BRIEF 1
Duplicate the records word for word, from their start down through the line containing "Answer: (A)". Omit the pictures from your copy.

+---+

Why harmonic and melodic minors?

July 12, 2020, 8:42 PM · Way back in the day I did my 8 grades with the Associated Board back in the U.K. I remember the scales were major, chromatic, but the minors were melodic minor and harmonic minor. Harmonic and Melodic minor scales, interesting as they were, did not seem to feature as much in day to day music in any genre as much as natural/aeolian minor and dorian minor. It always seemed like a curious thing to me, so I just looked at the ABRSM requirements these days and it seems that nothing much has changed - candidates still required to play harmonic and melodic minors. There is something on the site about natural minor scales being introduced in 2012 as an optional alternative at grades 1 and 2. They cite a quote from Groves, saying that there are (only) 3 permutations of minor: natural, harmonic and melodic. No mention of dorian. phrygian or locrian minors, not to mention other exotic scales. I get that if you learn a major scale you will basically have the other modes (sort of) but I am just curious why the emphasis on melodic and harmonic? I don't remember coming across it too much in the classical repertoire. Other than Eric Satie I cannot think of any Classical repertoire with the minor third gap in the scale - seems more East European gypsy, klezmer or further Eastern. Certainly the melodic minor is very much like Arabic and Asian scales that play differently on the ascent than they do on the descent.
I now live in the USA where it seems natural minor is practiced more by default (please put me right if I am wrong).
What are people in other countries doing? Any theories why the big emphasis on the H and M minors? Is this some throwback that has less relevance these days?

+---+

BRIEF 2
According to the post about harmonic and melodic minor scales, in what year were natural minor scales introduced as an optional alternative at grades 1 and 2?

Entries taken from a collection
+---+

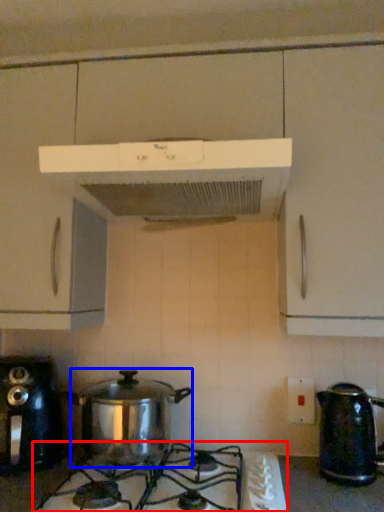
Question: Which object appears closest to the camera in this image, gas stove (highlighted by a red box) or crock pot (highlighted by a blue box)?

Choices:
 (A) gas stove
 (B) crock pot

Answer: (A)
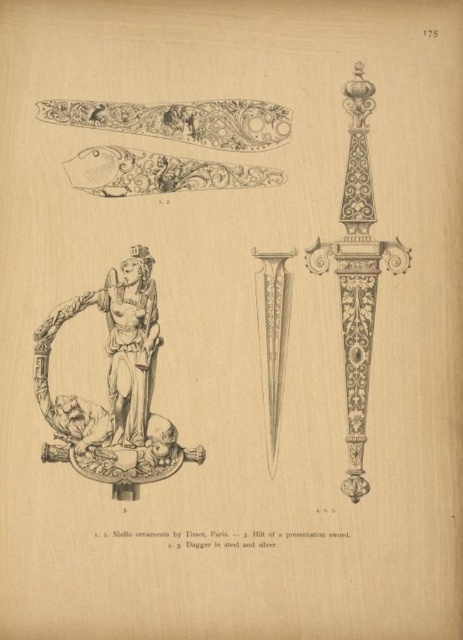
You are an art conservator working on a project to display two silver daggers from a historical collection. The daggers are the etched silver dagger at center and the polished silver dagger at center. The museum requires that each displayed item must be at least 15 feet apart for visitor safety. Based on the illustration provided, will the current spacing between these two daggers meet the museum requirement?

The etched silver dagger at center and the polished silver dagger at center are 17.19 feet apart from each other, which exceeds the required 15 feet distance. Therefore, the current spacing meets the museum requirement.

You are an art conservator examining the page from the publication. You need to inspect both the etched silver dagger at center and the polished silver dagger at center. Which one should you examine first without moving your head?

You should examine the etched silver dagger at center first because it is closer to the viewer than the polished silver dagger at center.

You are an art conservator working in a museum. You need to move the polished silver dagger at center to a new display case located 10 meters away from its current position. The polished bronze statue at center is fixed in place and cannot be moved. Can you safely transport the dagger to the new location without getting too close to the statue?

The polished bronze statue at center is 8.81 meters away from the polished silver dagger at center. Since the new display case is 10 meters away from the dagger, the total distance between the statue and the new case would be 8.81 meters plus the dagger moved 10 meters. Wait, actually, the dagger is being moved 10 meters away from its current position, so the distance from the statue would now be 8.81 meters plus 10 meters? No, that depends on direction. If moving directly away from the statue, the new 10m,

+---+

EXPECTED ANSWER 1
Question: Which object appears closest to the camera in this image, gas stove (highlighted by a red box) or crock pot (highlighted by a blue box)?

Choices:
 (A) gas stove
 (B) crock pot

Answer: (A)

EXPECTED ANSWER 2
2012